I used to work in a rural school. I am lucky because I had some education and I could fend for myself. Many others were illiterate and at the mercy of wicked men. The school is now in ruins.
We were attacked by the Janjaweed. They came on horseback and camels; some drove in army jeeps. They had air cover: Antonov warplanes, MIG jet fighters and helicopter gunships bombarded our houses. Soon after the aerial bombardment finished, the Janjaweed militiamen stormed our village, terrorising innocent civilians.
We succeeded in beating them off, but then our guns ran out of bullets and they overran our village. The women fled with the children. Some were raped and killed as they were fleeing. The men were killed on the spot.
I am a widow and a grandmother. My three sons fled our village. I don't know whether they are in Darfur or not. I don't know whether they have joined the Sudan Liberation Army (SLA). They just said good-bye and left the village never to return. I have lost touch with them. They left their children -- my grandchildren -- in my care, and their wives. They entrusted me with their lives.
The family is now scattered all over the region. Two of my daughters-in- law are in Darfur. They are in the camps with their children. They are suffering. I fear for their lives. The camps are not safe, and the Janjaweed sometimes raid them. One daughter- in-law is with me in Cairo. We consider ourselves lucky. But, I still worry about those we left behind.
My own two daughters and their children are with me. I don't know if the family is ever going to be reunited.
The Janjaweed burned down our property. They came on horseback. They ransacked the village and set fire to the huts. I am an old woman, so they were not interested in me. But I saw them rape a young neighbour of mine. They raped her and killed her. She was very beautiful and very young. She never lived to see her wedding day.
'I will not go back'
In January, February, March and April this year, heavily armed Fur and Zaghawa tribesmen looted our village and destroyed everything they found.
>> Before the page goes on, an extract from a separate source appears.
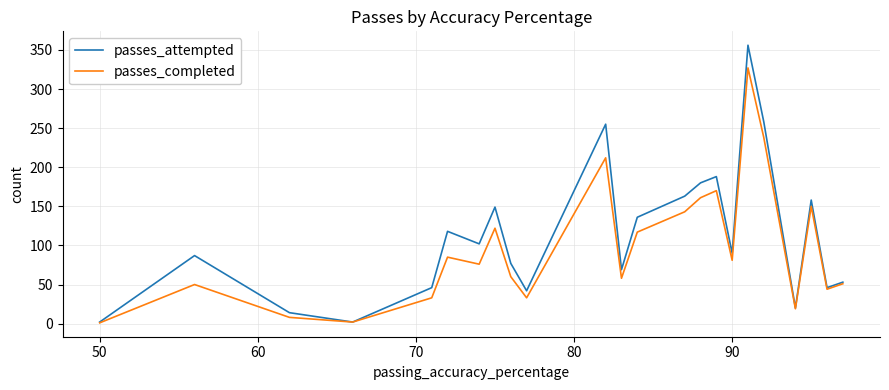

What is the smallest value displayed?

1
Some of them wanted to kill us. Others did not. They quarreled among themselves, some insisting that we be killed because we constituted a threat to them. They said that we were Janjaweed. We protested our innocence to no avail. They wanted us to join the SLA, but we refused. We told them that we would have to hold a tribal meeting and that the tribal elders would decide. Most of us decided to flee our villages and seek safe haven in the refugee camps. When there is security in Darfur one day, I will go back. From what I hear, the security situation has deteriorated and it is still not safe.
The attackers burned our village and everything in it. We fled to the refugee camp because we had nothing left and we feared for our lives. I used to have 160 cows, as well as other livestock -- sheep, goats, camels, donkeys, and chickens. We lost everything, everything.
'Coping with calamity'
This year we could not plant our crops because of the war. We were hungry and war-weary. We fled our village in desperation. We moved to the refugee camps.
We got food from the World Food Programme (WFP). They were very generous; they helped us cope with the calamity that befell us. The WFP helped us survive the ordeal.
I am 46 years old. I have two wives and seven children. I came to Egypt in June this year because of the war.
I am emotionally attached to my homeland. I am waiting for the right time when I can return there.
We have no money for transport or any other means to go back to our homeland. I do not know if we are ever going back to Darfur.
We received our first rations of food from the WFP in June. I am very grateful for the food my family and I received, but we would have liked more.
Hawwa Ahmed (an ethnic Fur woman), Bahruddin Omar (an ethnic Arab of Darfur) and Tajuddin Adam (an ethnic Fur man) are three Sudanese refugees who fled Darfur in May, June and July 2004, respectively. They are currently residing in Cairo and spoke to Gamal Nkrumah on condition of anonymity. These are not their real names, and the names of their villages have been deliberately omitted.